— start of DOCUMENT SECTION —

Instead, she wanted to create an actress adrift and alone, without the supportive family and friends Thorne-Smith says got her through rough patches.
"There's so many young women today who look so lost. And I feel like, of course they're lost. They have no one around them to give them real, authentic reflection. Nowhere they can go and say, 'I'm having a hard day,' where someone's not going to say, 'Well, you have to work anyway because you're paying my bills.' "
Although Thorne-Smith doesn't name names, it's easy to conjure up sad images of Lindsay Lohan or Britney Spears as she talks.
Her own life seems well-ordered. She's awaiting not only the September publication of her novel but also the arrival of her first child this winter, with her new husband, Roger Fishman. She's also fitting in a seventh year of "According to Jim," scheduled to return at midseason.
The actress clearly is relishing her circumstances -- especially the prospect of parenthood. She was lucky, at age 39, to meet "my guy," the man with whom she wanted to have a family. She and Fishman, 46, married this year.

— end of DOCUMENT SECTION —

• **TASKS TO COMPLETE**:
1) Translate this sentence from the Thorne-Smith excerpt into Spanish: "The actress clearly is relishing her circumstances -- especially the prospect of parenthood."
2) According to the Thorne-Smith excerpt, is each statement true? Answer yes or no for each and quote the words that decide it.
(a) Thorne-Smith names specific young actresses when she talks about lost young women.
(b) Her husband is Roger Fishman.
(c) Her novel is due out in the spring.
3) In the Thorne-Smith excerpt, how old was she when she met the man she wanted to have a family with?
The records that follow the Thorne-Smith excerpt come from a separate source.

— start of ENTRIES PROVIDED —

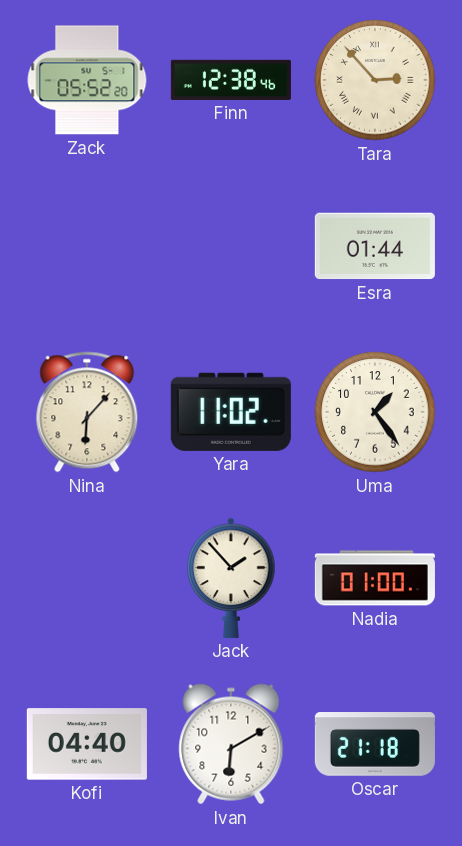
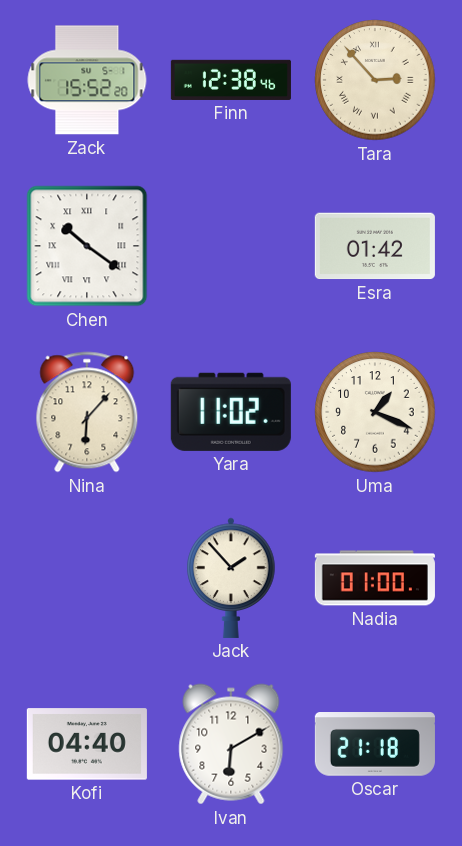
Zack: 05:52 -> 15:52
Chen: none -> 10:21
Esra: 01:44 -> 01:42
Uma: 1:24 -> 1:19
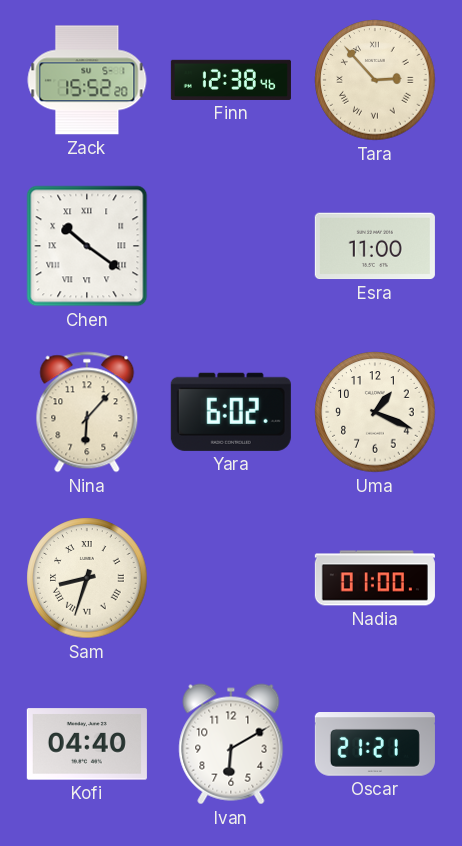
Esra: 01:42 -> 11:00
Yara: 11:02 -> 6:02
Sam: none -> 8:33
Jack: 1:53 -> none
Oscar: 21:18 -> 21:21
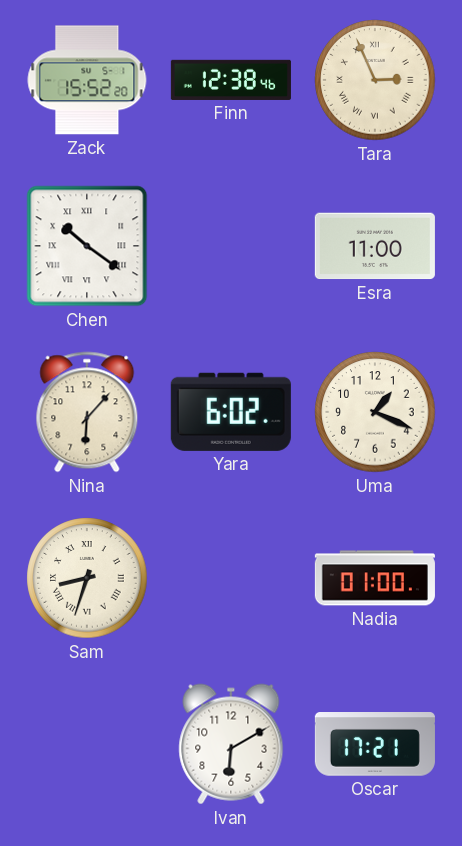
Tara: 2:53 -> 2:56
Kofi: 04:40 -> none
Oscar: 21:21 -> 17:21
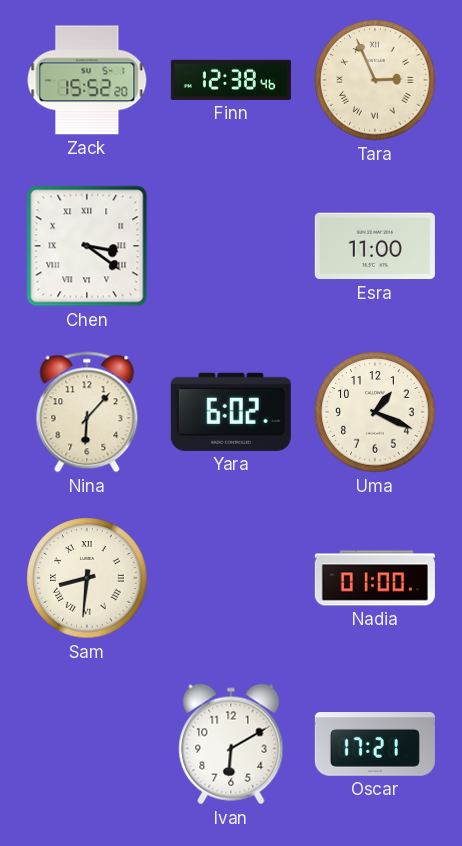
Chen: 10:21 -> 3:21
Sam: 8:33 -> 8:31
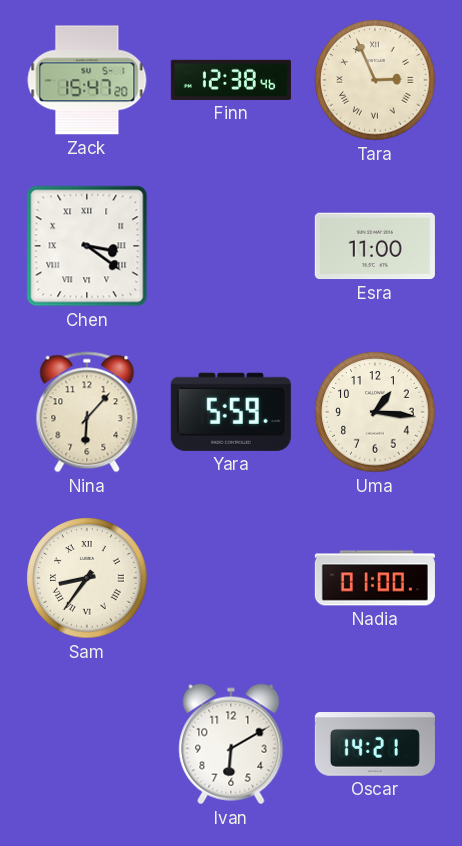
Zack: 15:52 -> 15:47
Yara: 6:02 -> 5:59
Uma: 1:19 -> 1:16
Sam: 8:31 -> 8:36
Oscar: 17:21 -> 14:21
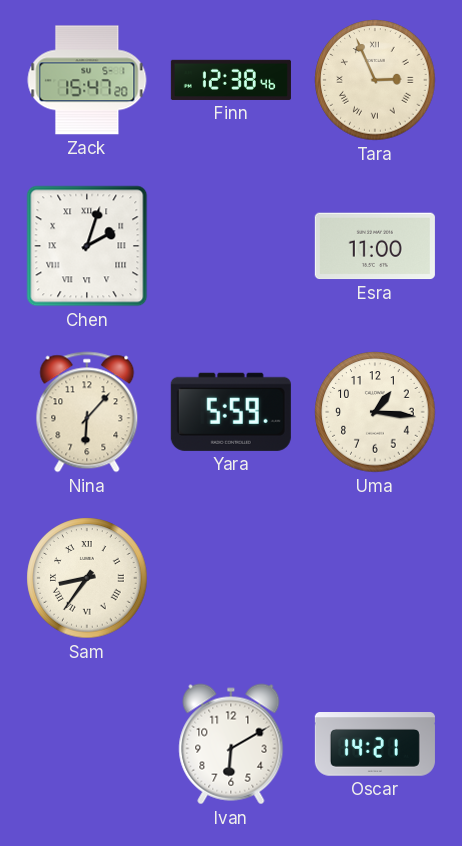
Chen: 3:21 -> 2:03
Nadia: 01:00 -> none
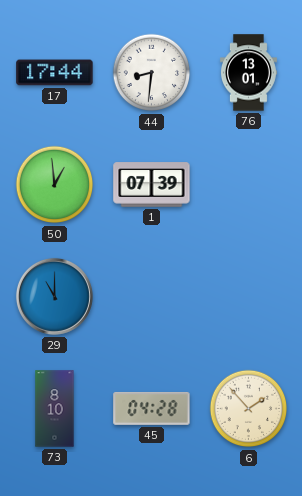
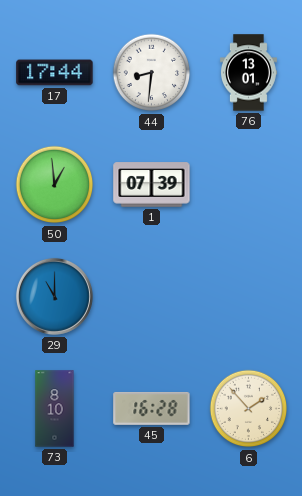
45: 04:28 -> 16:28
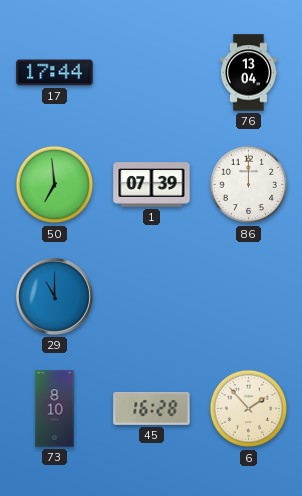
44: 8:31 -> none
76: 13:01 -> 13:04
50: 12:59 -> 6:59
86: none -> 12:00
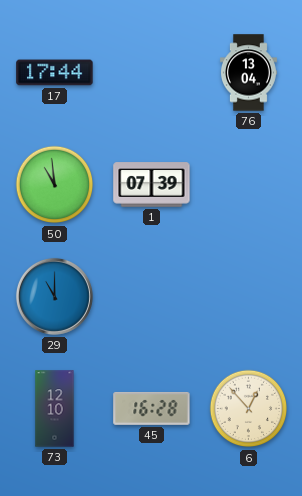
50: 6:59 -> 10:59
86: 12:00 -> none
73: 8:10 -> 12:10
6: 1:53 -> 12:53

— end of ENTRIES PROVIDED —

• **SOLUTIONS BELOW**:
1) Está claro que la actriz disfruta de sus circunstancias, sobre todo de la perspectiva de ser madre.

2)
(a) No: "Thorne-Smith doesn't name names"
(b) Yes: "with her new husband, Roger Fishman"
(c) No: "the September publication of her novel"

3) She was 39.